Chin…me acabo de enterar que en Oaxaca los diputados de ese estado aprobaron una ley que prohíbe la venta de comida chatarra a menores de edad.

Algo muy interesante que va a causar mucha polémica. Además, y por lo que entiendo, muy pronto esa medida la implementarán aquí en la Ciudad de México.

Dicen que es para evitar que nuestros niños dejen de consumir esos productos que provocan tantos daños a la salud de casi todos los mexicanos.

Creo que tienen mucha razón, pero me temo que no todos podrán respetar esa ley. Consumir la comida chatarra es parte de nuestra cultura y será un verdadero reto quitarnos ese mal hábito que nos engorda y enferma.

Debo admitir que fui una consumidora constante de cientos de golosinas. Desde jovencita, me acostumbré a llevar en mi mochila una buena cantidad de productos que me endulzaban la vida.

Mis amigas me buscaban para que les convidara de mis dulces. Me decían “la niña bombón”. Evidentemente que la connotación era doble, porque estaba un poco pasada de peso y porque consumía pastelitos, fritangas y muchos caramelos.

Lo peor de todo es que lo hacía a escondidas de mis papás. Mi mamá siempre me mandaba una fruta, un sándwich y agua de sabor para que me lo comiera en el refrigerio.

A veces me comía todo, pero en ocasiones, mejor se lo daba a una de mis amigas. Era muy compartida.

Me gustaban mucho los productos Marinela. Principalmente los de chocolate. Con el dinero que me daba mi papá me iba a la cafetería de la escuela y me compraba mis gansitos y pingüinos. Eran una delicia.

De hecho, cada vez que recuerdo mis épocas de la secundaria, me viene a la mente el sabor de esos pastelitos. Me encantaban.

Con el paso del tiempo, dejé de consumir muchas golosinas. El hacer ejercicio me alejó de ese vicio que, además de provocarme sobrepeso, pudo haber dañado mi salud, que por fortuna no sucedió.

Ay, ya me puse un poco nostálgica de tanto pensar en aquellos dulces días. Era tanta mi inconciencia. Gracias a la vida que, en mi caso, no hubo complicaciones.

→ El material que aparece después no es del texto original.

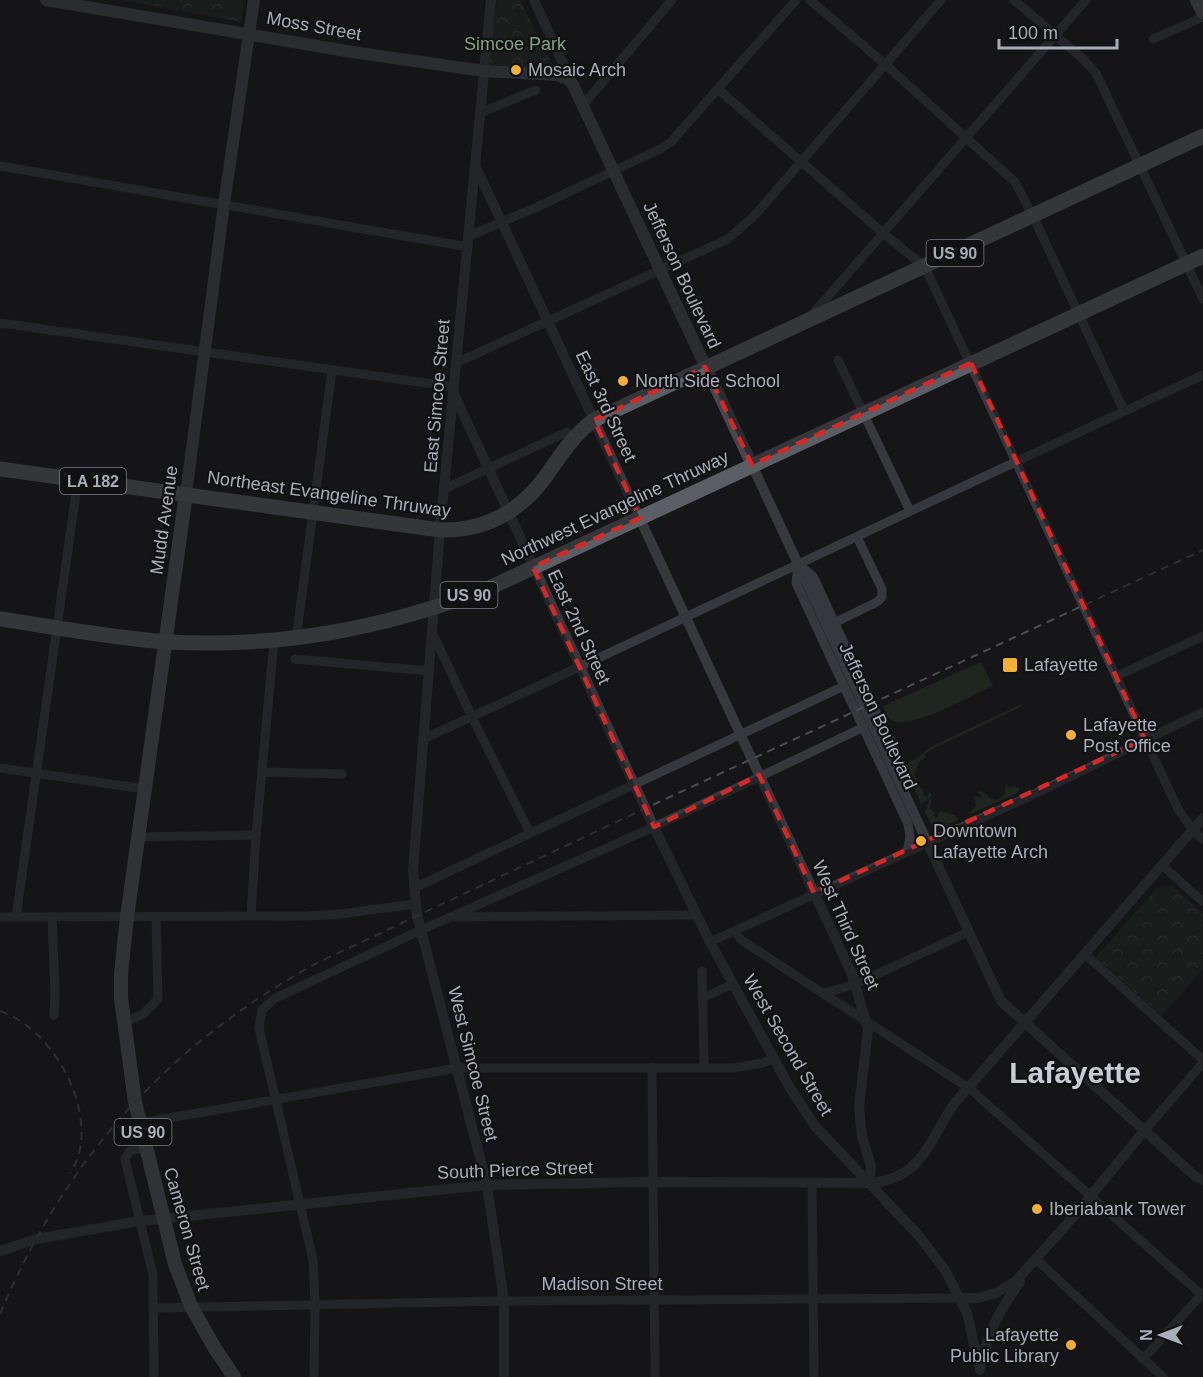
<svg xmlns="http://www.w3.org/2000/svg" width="1203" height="1377" font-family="Arial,sans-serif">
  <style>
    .grass { fill: #1e261f }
    .forest { fill: url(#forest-crowns) }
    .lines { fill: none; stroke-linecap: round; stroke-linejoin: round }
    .minor { stroke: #37383d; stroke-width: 9 }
    .tertiary { stroke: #37383d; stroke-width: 10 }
    .secondary { stroke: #45474d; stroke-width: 12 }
    .primary { stroke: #53555c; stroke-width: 14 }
    .trunk { stroke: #5b5e65; stroke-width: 15 }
    .rail { stroke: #4a4c52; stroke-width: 2; stroke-dasharray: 8 6; stroke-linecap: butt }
    .marked { fill: none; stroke: #d62828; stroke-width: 4.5; stroke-dasharray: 12 8; stroke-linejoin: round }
    .poi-dot { fill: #f2b134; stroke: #111113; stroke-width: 2 }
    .labels { text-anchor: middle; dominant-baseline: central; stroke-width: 4.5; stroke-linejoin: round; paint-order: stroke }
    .shield { fill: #111113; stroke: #7b7e86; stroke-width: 1.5 }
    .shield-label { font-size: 16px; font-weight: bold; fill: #a8adb8 }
    .street-label { font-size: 18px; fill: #a8adb8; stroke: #111113 }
    .park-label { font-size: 18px; fill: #7fa381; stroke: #111113 }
    .poi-label { font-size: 18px; fill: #a8adb8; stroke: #111113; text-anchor: start }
    .town-label { font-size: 30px; font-weight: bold; fill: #c9ccd4; stroke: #111113 }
  </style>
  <defs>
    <pattern id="forest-crowns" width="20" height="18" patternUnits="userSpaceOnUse" patternTransform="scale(1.5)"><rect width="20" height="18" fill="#1e261f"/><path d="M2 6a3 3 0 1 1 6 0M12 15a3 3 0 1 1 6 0" fill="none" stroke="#3c433d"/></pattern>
  </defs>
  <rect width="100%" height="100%" fill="#161618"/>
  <g class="grass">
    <path d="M981,662L993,686C973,695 912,729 893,721C887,719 885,712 883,706Z"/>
    <polygon points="1021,704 1022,706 931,750 925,754 926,757 919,762 914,775 919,781 920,788 923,789 924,796 927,797 930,792 932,796 921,804 911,782 908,762 916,759 930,747"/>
    <polygon points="1013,785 1019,788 1019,792 968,815 976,806 974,796 981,798 982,795 978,793 979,791 985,793 990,798 998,800 1004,795 1006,786 1012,788"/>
    <polygon points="932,798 930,808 935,814 934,817 937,818 940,811 955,815 958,820 934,830 925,812 929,800"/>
  </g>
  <g class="forest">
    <polygon points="121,0 244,0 241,22"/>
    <polygon points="497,0 520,0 554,68 488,68"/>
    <polygon points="1172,886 1203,913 1203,969 1162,1016 1096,957 1158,887"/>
  </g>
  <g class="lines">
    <g class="minor">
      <polyline points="810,0 885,64 1015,182 1033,216 1124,411"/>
      <polyline points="1014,0 1082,58 1096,73 1203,299"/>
      <polyline points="1153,39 1203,17"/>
      <polyline points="718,89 883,233 925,267 1178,809 1193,830 1203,839"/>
      <polyline points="583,105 672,0"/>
      <polyline points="480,113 536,90"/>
      <polyline points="0,166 468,247"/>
      <polyline points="469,236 537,207 660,149 671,142 796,0"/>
      <polyline points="811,316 1086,0"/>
      <polyline points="0,323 454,387"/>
      <polyline points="838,360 910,511"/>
      <polyline points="456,363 728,239 755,215 941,0"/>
      <polyline points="444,489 567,432"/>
      <polyline points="798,564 796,583 908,824 910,837 907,852"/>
      <polyline points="798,564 813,576 888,738 891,740"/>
      <polyline points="834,623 877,602 882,597 882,589 857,537"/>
      <polyline points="432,632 472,717 530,833"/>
      <polyline points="296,639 332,370"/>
      <polyline points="295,659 429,671"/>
      <polyline points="1117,676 1203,636"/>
      <path d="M423,739C685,620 942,494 1203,375"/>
      <polyline points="0,768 145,789"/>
      <polyline points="262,772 342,774"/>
      <polyline points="138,837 256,835"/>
      <polyline points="1162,865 1203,902"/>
      <polyline points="414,888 844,686"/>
      <polyline points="251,916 256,835 274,641"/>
      <polyline points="0,917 308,916 340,914 415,904"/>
      <polyline points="16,917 78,479"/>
      <polyline points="52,917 55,994 54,1015"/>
      <polyline points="456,917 695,915"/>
      <polyline points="735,931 741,940 969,1088 1203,1296"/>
      <polyline points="710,942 1028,797 1203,712"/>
      <polyline points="1085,954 1203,1060"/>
      <polyline points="702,971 704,1067"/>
      <polyline points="825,993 856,984 968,932"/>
      <polyline points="702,998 733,984"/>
      <polyline points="124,1023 143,1014 158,999 156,917"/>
      <polyline points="652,1067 655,1377"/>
      <polyline points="140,1123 457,1068 734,1068 763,1063 774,1058"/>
      <polyline points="1144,1131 1203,1063"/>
      <polyline points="146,1147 130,1151 125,1159 153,1275 154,1377"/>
      <polyline points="812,1183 814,1377"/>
      <polyline points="1037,1260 1163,1377"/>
      <polyline points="155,1308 504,1301 960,1298"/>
      <polyline points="1143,1359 1201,1295"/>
      <polyline points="314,1377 315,1303 313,1260 259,1028 262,1010 274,999 421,930 654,827 864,727"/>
    </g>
    <g class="tertiary">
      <polyline points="491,0 440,530 413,870 417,915 487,1185 504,1301 504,1377"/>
      <polyline points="534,0 573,85"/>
      <polyline points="476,167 852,974 868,1029 859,1107 862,1137 871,1166 870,1183"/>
      <polyline points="455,396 654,827 710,942 790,1088 815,1126 919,1236 945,1270 967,1313 980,1370"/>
      <polyline points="752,465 1001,1001 1196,1177 1203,1180"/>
      <path d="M0,1251L36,1239L140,1221L487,1185L653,1182L870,1183C923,1179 929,1140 954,1104L1203,818"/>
      <polyline points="960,1298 977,1298 996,1293 1016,1281 1075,1215 1144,1131"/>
      <path d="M981,1365C987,1333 1001,1308 1020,1282"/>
    </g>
    <g class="secondary">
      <polyline points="46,0 352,52 484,71 557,75 568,79 573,85 752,465"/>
      <polyline points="186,494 224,204 254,0"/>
    </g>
    <g class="primary">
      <polyline points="1197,0 1203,12"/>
      <polyline points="186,494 127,917 121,974 121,998 135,1102 175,1264 191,1306 214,1347 234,1377"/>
    </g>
    <g class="trunk">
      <path d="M0,469L440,530C485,531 520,512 546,476C561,455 573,435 594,420L1203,136"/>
      <path d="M0,619C54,627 113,638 167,642C279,648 382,629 487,589L1203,256"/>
    </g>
    <g class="rail">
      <path d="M0,1011C48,1028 86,1090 81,1142C80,1153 76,1163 71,1173"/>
      <path d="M0,1314C66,1157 168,1045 317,963L646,808L1203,550"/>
    </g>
  </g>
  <path d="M0 0H1203V1377H0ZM971,363L1145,739L814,893L759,775L654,827L533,567L640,518L594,420L705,367L752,465Z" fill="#161618" fill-opacity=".55" fill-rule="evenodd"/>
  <path class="marked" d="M971,363L1145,739L814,893L759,775L654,827L533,567L640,518L594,420L705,367L752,465Z"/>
  <g class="poi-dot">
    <circle cx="516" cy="70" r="6"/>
    <circle cx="623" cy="381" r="6"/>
    <rect x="1002" y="657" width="16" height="16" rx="3"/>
    <circle cx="1071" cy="735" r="6"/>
    <circle cx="921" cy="841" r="6"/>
    <circle cx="1037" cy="1209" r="6"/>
    <circle cx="1071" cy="1345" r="6"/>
  </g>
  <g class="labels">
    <g class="shield">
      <rect x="926.5" y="240" width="57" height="26" rx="4.5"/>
      <rect x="60" y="468" width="66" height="26" rx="4.5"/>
      <rect x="440.5" y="582" width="57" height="26" rx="4.5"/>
      <rect x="114.5" y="1119" width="57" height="26" rx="4.5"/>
    </g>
    <g class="shield-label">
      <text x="955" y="253">US 90</text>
      <text x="93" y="481">LA 182</text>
      <text x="469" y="595">US 90</text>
      <text x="143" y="1132">US 90</text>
    </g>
    <g class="street-label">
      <text transform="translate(314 26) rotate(10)">Moss Street</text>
      <text transform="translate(682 275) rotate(65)">Jefferson Boulevard</text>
      <text transform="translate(437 396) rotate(-85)">East Simcoe Street</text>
      <text transform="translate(606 406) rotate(65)">East 3rd Street</text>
      <text transform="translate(329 494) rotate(8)">Northeast Evangeline Thruway</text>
      <text transform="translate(615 508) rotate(-25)">Northwest Evangeline Thruway</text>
      <text transform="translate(164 520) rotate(-82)">Mudd Avenue</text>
      <text transform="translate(579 627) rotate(65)">East 2nd Street</text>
      <text transform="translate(878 716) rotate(65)">Jefferson Boulevard</text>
      <text transform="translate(846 925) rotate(66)">West Third Street</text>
      <text transform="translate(788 1045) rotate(60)">West Second Street</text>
      <text transform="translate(473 1064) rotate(76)">West Simcoe Street</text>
      <text transform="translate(515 1170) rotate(-2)">South Pierce Street</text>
      <text transform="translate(187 1229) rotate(74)">Cameron Street</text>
      <text x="602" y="1284">Madison Street</text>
    </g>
    <g class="park-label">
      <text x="515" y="44">Simcoe Park</text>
    </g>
    <g class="poi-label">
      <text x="528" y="70">Mosaic Arch</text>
      <text x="635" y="381">North Side School</text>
      <text x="1024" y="665">Lafayette</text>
      <text x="1083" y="725">Lafayette<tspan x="1083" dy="21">Post Office</tspan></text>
      <text x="933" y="831">Downtown<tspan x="933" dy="21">Lafayette Arch</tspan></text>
      <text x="1049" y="1209">Iberiabank Tower</text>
      <text x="1059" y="1335" text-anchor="end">Lafayette<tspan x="1059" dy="21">Public Library</tspan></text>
    </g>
    <g class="town-label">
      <text x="1075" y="1072">Lafayette</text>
    </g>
  </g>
  <g transform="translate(1161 1335) rotate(270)" stroke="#111113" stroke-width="4.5" paint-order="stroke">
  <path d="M0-4.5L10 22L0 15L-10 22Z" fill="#a8adb8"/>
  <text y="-9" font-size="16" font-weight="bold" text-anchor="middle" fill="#a8adb8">N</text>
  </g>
  <path d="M999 39v9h118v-9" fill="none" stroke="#a8adb8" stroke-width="3"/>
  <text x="1008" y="39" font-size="18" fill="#a8adb8" stroke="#111113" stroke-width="4.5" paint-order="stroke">100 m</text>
</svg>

Qué fuerte es pensar que muchos crecimos con esos hábitos. Ojalá estas acciones nos ayuden a reducir los altos índices de sobrepeso que tienen nuestros niños y niñas.

Debo confesar y también aceptar que, aunque no es muy seguido, algunas veces me voy a la tiendita de la esquina para comprarme un pastelito. Es un gusto muy culposo.

Consciente de que no es lo correcto, procuro hacer más ejercicio para quitarme las calorías que subo cada vez que me como un producto de Marinela.

Espero que esa ley que implementaron en Oaxaca, llegué también a la Ciudad de México y a todo el país. Nuestros niños merecen crecer sanos y libres de alimentos chatarras.

En solidaridad con esas medidas, procuraré alinearme y dejaré de consumir esos productos. Aunque son muy sabrosos, lo único que provocan es gordura y enfermedades que lamentablemente hoy, son causantes de muchos problemas de salud.

Con disciplina, respeto, solidaridad y cariño, desde estos momentos, dejaré de ser una consumidora de pastelitos venenosos.

Por lo pronto, buscaré una manzana, para comerla con mucho gusto y sin culpa, porque para mí, desde hoy, se acabaron los pingüinos.